### PROBLEM DETAILS
Revise the DC circuit breaker text, starting with "Although in the" and going on through "DC circuit breaker.", and put "auxiliary capacitor" in place of "auxiliary condenser".

### PAGE EXTRACT
★ ★ ★ ★ ★ ★ ★
In addition, even a commutation circuit of a reduced capacity enables the interruption of direct currents of the same level as conventional examples.
In particular, since in this embodiment, the commuting circuit of the DC circuit breaker 7 has a high resonant frequency, and the capacity of the DC circuit breaker 7 is half to one-tenths of the DC circuit breaker 6, the capacity of the reactor 3D and the condenser 4D may further be reduced to about half to one-tenths of that of the reactor 3C and the condenser 4C if the arc time is constant.
As described above, in this embodiment of this invention, the DC circuit breaker 1 has connected in series thereto the DC circuit breaker 6 that has a smaller capacity than the DC circuit breaker 1 and which includes a parallel commuting circuit and the DC circuit breaker 7 that has a smaller capacity than the DC circuit breaker 6 and which includes a commuting circuit. This enables direct currents to be interrupted in a short arc time to reduce the stroke of the circuit breaker and the capacity of the commutation circuit, thereby reducing the size of the structure and costs.

Embodiment 6

Although in the above embodiments, one or two small DC circuit breakers have been connected to the main DC circuit breaker, three or more such circuit breakers can be used to produce similar effects.
In addition, the auxiliary condenser may be connected to not only the commuting circuit connected to the main DC circuit breaker but also the commuting circuit of the following small DC circuit breaker.
As described above, the DC circuit breaking device comprises a main DC circuit breaker for interrupting the transmission of direct currents to an electric power system, at least one DC circuit breaker that is connected in series to the main DC circuit breaker and which is smaller than the main DC circuit breaker, a commutation circuit that is connected in parallel to the series circuit comprising the main and the small DC circuit breakers and which comprises a reactor and a condenser, and a surge absorber for the condenser.
This enables direct currents to be interrupted in a short arc time to reduce the stroke of the circuit breaker and the capacity of the commutation circuit, thereby reducing the size of the structure and costs.
★ ★ ★ ★ ★ ★ ★
### EXTRACTED DATA
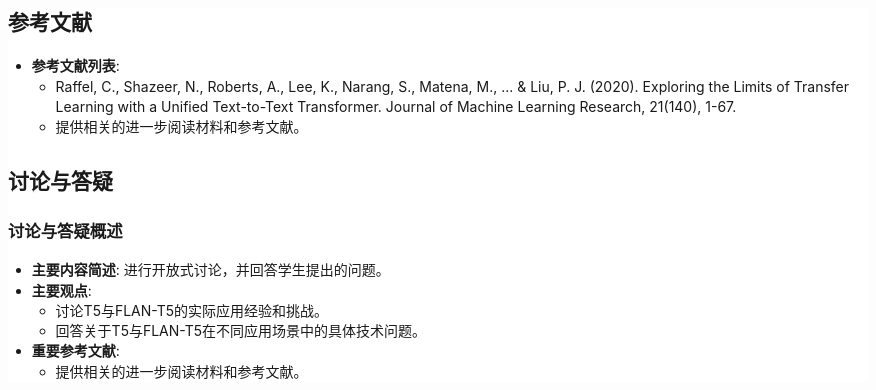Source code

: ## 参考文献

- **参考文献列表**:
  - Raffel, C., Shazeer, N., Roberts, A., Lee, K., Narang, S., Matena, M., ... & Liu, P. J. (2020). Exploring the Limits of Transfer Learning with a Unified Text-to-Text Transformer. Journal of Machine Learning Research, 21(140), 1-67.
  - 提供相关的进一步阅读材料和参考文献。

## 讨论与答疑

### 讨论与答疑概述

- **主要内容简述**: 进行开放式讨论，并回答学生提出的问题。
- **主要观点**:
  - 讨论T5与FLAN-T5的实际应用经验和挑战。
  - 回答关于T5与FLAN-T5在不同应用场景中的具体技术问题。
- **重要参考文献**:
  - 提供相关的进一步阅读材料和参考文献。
★ ★ ★ ★ ★ ★ ★
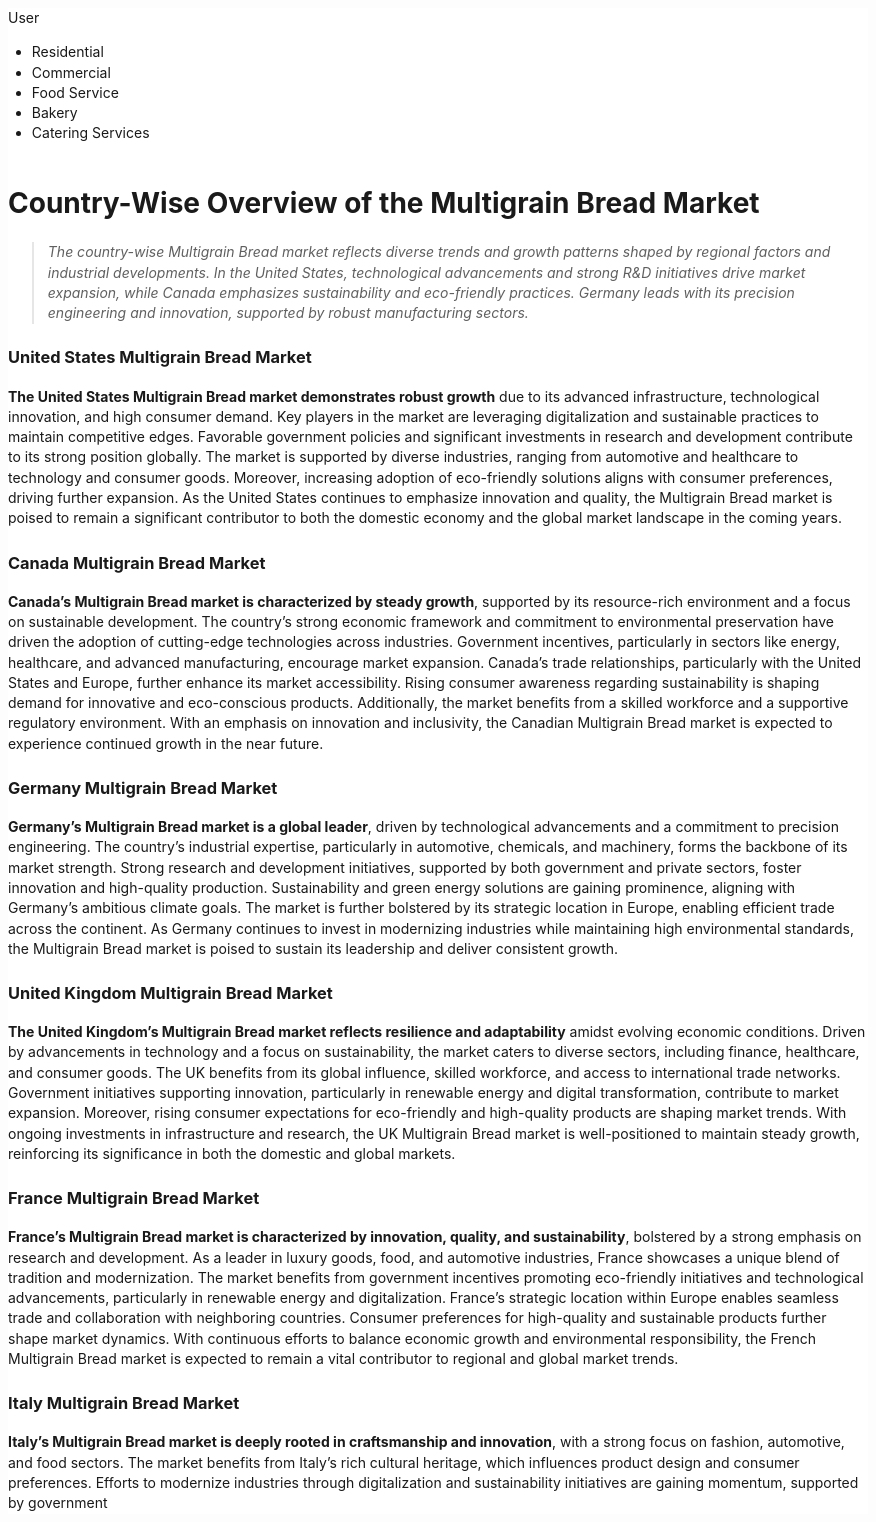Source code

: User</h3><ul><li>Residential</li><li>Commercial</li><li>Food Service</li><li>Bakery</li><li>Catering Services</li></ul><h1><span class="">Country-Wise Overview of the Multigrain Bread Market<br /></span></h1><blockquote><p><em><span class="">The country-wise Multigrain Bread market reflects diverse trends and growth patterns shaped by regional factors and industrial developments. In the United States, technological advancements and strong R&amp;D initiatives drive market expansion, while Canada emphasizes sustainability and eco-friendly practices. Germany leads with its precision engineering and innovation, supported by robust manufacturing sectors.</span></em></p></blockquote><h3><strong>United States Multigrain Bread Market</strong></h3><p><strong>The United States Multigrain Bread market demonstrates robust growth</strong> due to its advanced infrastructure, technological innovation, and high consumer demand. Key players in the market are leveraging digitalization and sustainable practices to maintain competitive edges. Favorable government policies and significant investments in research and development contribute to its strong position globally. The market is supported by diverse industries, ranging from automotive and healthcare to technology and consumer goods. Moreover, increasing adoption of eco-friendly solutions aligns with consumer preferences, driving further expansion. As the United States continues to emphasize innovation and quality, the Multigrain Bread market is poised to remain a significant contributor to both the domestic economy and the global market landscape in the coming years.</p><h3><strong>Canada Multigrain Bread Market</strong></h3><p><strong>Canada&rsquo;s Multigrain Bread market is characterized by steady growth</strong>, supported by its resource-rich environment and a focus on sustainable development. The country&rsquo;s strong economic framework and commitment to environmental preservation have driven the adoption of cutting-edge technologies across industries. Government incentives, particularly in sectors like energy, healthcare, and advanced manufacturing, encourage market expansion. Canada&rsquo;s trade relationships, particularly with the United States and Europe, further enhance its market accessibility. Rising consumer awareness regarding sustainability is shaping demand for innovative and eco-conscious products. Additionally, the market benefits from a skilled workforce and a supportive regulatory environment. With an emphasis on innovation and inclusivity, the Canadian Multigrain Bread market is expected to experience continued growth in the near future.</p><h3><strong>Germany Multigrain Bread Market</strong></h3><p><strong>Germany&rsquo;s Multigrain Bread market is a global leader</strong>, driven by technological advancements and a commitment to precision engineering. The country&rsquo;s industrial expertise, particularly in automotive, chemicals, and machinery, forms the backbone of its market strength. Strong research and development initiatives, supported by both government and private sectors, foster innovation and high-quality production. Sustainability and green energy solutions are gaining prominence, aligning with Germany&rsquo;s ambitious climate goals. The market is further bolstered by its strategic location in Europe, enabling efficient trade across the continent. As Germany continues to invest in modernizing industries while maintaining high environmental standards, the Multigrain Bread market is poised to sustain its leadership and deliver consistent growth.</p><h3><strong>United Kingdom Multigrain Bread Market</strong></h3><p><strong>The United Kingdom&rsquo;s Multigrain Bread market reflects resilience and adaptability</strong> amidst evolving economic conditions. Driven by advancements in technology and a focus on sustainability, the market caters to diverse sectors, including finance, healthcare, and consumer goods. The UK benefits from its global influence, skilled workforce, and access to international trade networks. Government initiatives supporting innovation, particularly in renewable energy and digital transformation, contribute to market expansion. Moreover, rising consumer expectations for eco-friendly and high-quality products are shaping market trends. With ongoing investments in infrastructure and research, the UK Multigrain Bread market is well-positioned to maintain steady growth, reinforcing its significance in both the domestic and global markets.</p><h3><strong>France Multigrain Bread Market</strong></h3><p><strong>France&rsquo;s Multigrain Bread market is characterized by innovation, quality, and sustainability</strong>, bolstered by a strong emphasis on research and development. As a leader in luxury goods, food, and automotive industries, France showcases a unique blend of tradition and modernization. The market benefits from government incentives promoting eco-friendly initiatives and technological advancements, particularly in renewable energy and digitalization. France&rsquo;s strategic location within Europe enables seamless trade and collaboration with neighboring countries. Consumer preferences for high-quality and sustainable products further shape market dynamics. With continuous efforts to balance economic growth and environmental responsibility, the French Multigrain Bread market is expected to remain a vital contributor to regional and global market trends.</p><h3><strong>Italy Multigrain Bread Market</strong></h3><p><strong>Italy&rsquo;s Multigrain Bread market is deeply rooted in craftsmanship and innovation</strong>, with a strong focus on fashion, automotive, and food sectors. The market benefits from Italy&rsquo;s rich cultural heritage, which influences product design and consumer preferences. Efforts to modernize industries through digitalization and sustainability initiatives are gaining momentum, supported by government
★ ★ ★ ★ ★ ★ ★
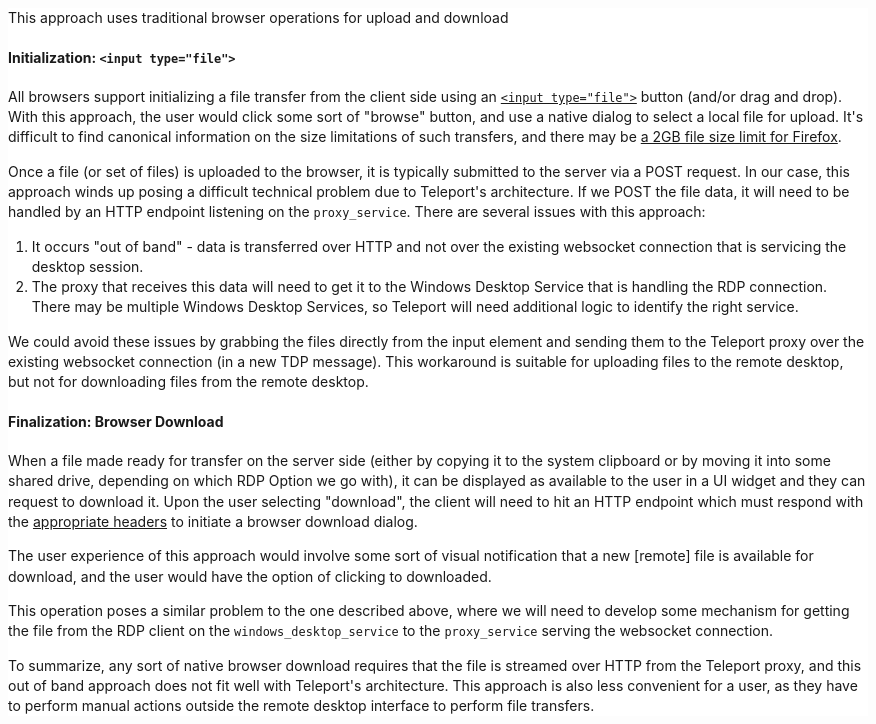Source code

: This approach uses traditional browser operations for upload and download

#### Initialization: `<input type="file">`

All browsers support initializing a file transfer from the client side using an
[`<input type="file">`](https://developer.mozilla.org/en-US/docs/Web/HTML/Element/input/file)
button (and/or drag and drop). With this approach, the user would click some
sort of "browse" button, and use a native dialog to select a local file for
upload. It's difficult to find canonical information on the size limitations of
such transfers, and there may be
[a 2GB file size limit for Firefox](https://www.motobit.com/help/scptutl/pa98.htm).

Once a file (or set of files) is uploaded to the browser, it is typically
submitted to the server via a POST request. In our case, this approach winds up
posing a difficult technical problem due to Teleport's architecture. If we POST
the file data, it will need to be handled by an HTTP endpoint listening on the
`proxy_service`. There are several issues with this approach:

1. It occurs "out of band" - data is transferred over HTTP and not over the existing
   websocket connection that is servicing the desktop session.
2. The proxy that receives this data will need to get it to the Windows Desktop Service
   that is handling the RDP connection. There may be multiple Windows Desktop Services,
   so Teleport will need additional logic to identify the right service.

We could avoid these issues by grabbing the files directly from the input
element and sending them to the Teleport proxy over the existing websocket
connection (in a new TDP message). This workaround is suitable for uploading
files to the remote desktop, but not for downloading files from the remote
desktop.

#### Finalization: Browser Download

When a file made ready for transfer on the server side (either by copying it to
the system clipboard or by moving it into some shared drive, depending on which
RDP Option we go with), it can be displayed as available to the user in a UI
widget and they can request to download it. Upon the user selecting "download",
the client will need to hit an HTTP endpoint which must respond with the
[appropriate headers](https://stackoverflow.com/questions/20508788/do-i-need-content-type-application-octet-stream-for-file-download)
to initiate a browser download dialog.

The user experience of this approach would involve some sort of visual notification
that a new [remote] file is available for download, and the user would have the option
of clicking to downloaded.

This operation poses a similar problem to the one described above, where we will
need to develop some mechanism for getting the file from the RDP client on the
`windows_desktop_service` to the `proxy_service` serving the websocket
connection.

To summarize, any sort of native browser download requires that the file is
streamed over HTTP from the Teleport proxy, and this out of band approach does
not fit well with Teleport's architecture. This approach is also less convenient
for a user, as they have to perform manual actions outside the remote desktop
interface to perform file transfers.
★ ★ ★ ★ ★ ★ ★
### SOLUTION TO THIS TASK
Although in the above embodiments, one or two small DC circuit breakers have been connected to the main DC circuit breaker, three or more such circuit breakers can be used to produce similar effects.
In addition, the auxiliary capacitor may be connected to not only the commuting circuit connected to the main DC circuit breaker but also the commuting circuit of the following small DC circuit breaker.